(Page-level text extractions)
• • •

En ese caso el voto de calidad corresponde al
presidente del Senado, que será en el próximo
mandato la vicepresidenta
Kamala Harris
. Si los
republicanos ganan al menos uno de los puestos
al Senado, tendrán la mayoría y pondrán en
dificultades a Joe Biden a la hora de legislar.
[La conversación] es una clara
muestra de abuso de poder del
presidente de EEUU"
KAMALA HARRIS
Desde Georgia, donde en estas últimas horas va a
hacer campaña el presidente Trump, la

• • •

- What needs to be done -
Verbatim reproduction of the entries is required.

- Exercise solution -
En ese caso el voto de calidad corresponde al
presidente del Senado, que será en el próximo
mandato la vicepresidenta
Kamala Harris
. Si los
republicanos ganan al menos uno de los puestos
al Senado, tendrán la mayoría y pondrán en
dificultades a Joe Biden a la hora de legislar.
[La conversación] es una clara
muestra de abuso de poder del
presidente de EEUU"
KAMALA HARRIS
Desde Georgia, donde en estas últimas horas va a
hacer campaña el presidente Trump, la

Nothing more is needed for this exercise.